• **YOUR TASK**:
Find each line in the records below that contains the word "temperature" and copy every such line in full.

───── LISTED RECORDS

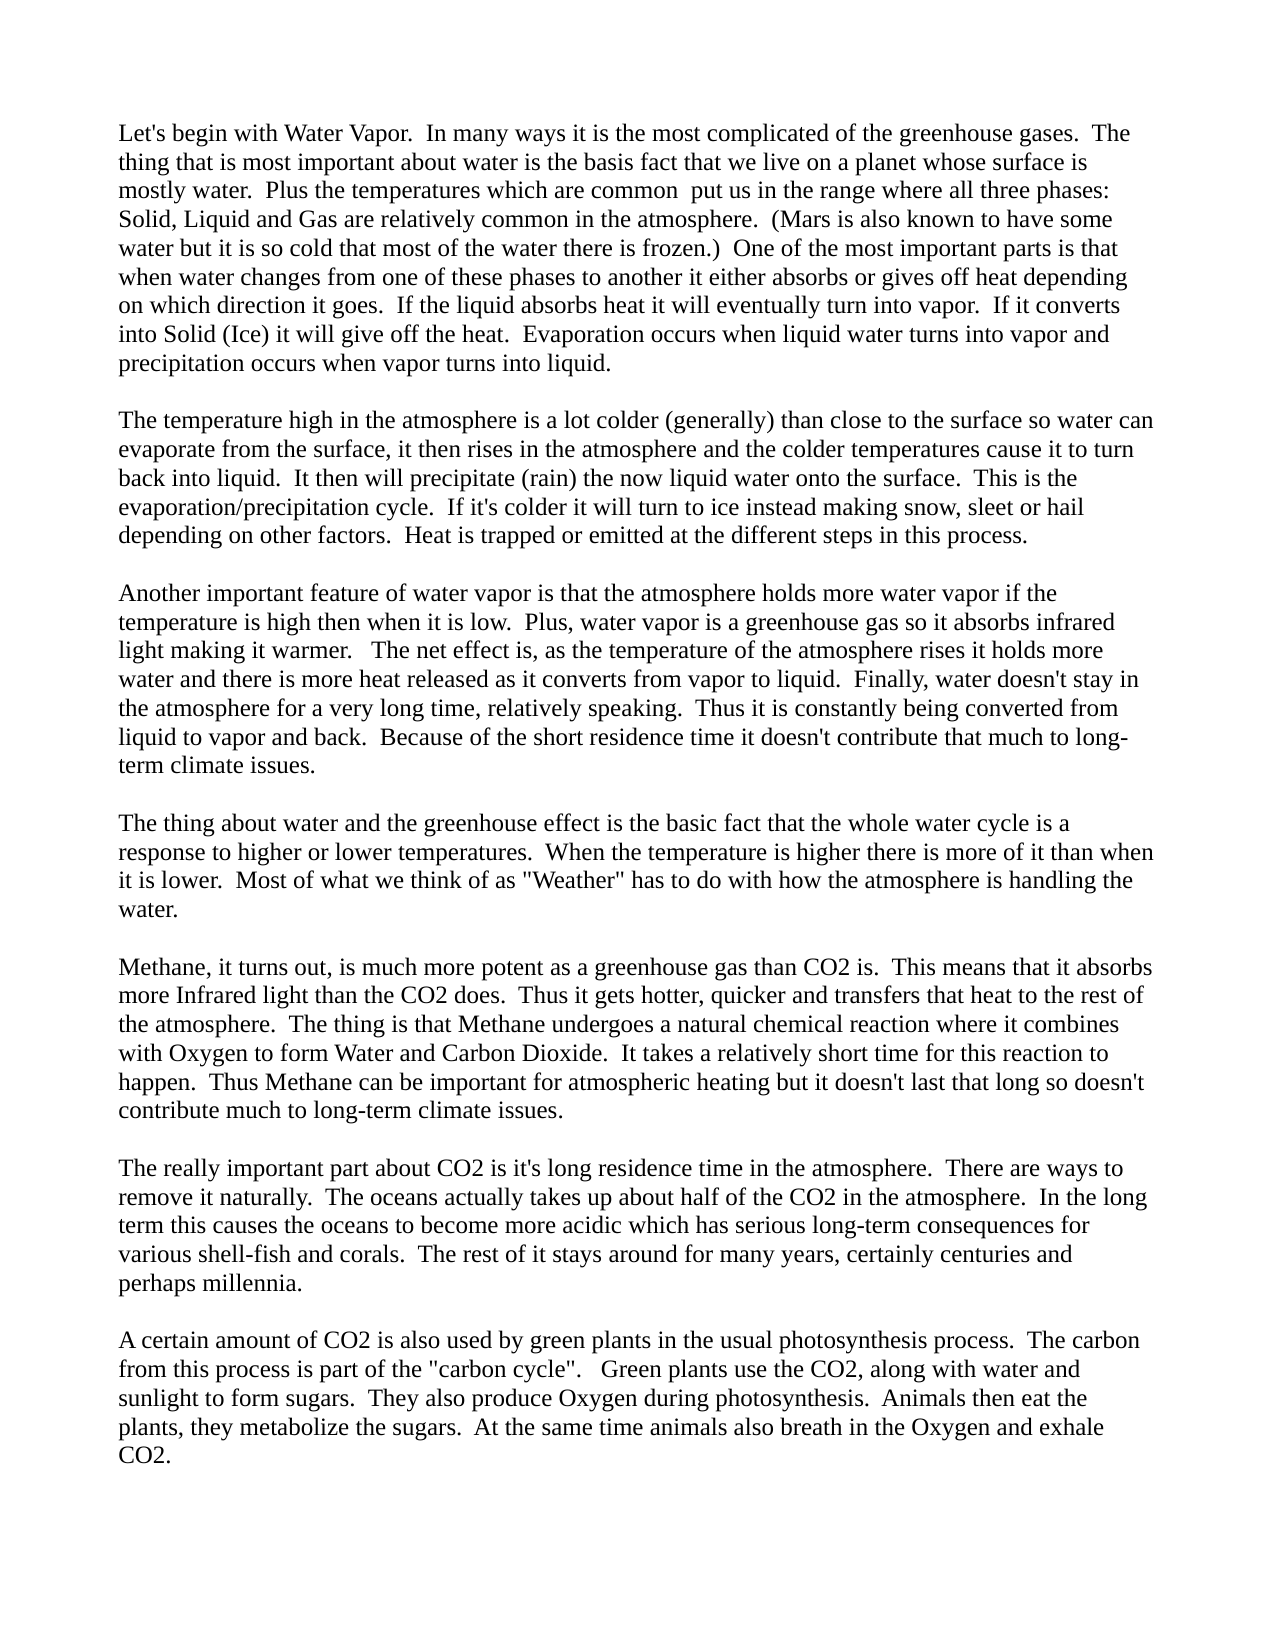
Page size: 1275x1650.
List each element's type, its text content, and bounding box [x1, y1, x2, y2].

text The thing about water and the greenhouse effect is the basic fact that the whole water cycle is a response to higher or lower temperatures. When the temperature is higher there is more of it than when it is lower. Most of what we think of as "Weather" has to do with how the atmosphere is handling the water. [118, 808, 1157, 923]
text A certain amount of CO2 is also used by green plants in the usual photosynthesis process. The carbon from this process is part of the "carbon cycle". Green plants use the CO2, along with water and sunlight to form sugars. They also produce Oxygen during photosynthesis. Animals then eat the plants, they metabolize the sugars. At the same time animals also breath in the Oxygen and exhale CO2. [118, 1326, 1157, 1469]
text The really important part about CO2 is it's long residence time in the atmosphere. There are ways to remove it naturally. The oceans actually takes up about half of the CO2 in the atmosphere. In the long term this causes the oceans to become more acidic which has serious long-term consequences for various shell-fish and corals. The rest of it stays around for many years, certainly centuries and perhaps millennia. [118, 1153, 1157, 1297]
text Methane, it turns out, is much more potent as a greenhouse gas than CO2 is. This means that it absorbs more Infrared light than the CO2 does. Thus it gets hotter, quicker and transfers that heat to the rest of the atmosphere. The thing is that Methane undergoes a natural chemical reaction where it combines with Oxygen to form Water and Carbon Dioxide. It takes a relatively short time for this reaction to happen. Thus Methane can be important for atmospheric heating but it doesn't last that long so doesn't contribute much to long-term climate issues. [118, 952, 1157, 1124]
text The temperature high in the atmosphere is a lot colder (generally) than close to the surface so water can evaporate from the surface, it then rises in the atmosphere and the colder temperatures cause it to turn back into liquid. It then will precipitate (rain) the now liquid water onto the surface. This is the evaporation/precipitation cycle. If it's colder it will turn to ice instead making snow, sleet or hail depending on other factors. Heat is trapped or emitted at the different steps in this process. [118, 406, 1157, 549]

──────────

• **FINISHED EXERCISE**:
text The thing about water and the greenhouse effect is the basic fact that the whole water cycle is a response to higher or lower temperatures. When the temperature is higher there is more of it than when it is lower. Most of what we think of as "Weather" has to do with how the atmosphere is handling the water. [118, 808, 1157, 923]
text The temperature high in the atmosphere is a lot colder (generally) than close to the surface so water can evaporate from the surface, it then rises in the atmosphere and the colder temperatures cause it to turn back into liquid. It then will precipitate (rain) the now liquid water onto the surface. This is the evaporation/precipitation cycle. If it's colder it will turn to ice instead making snow, sleet or hail depending on other factors. Heat is trapped or emitted at the different steps in this process. [118, 406, 1157, 549]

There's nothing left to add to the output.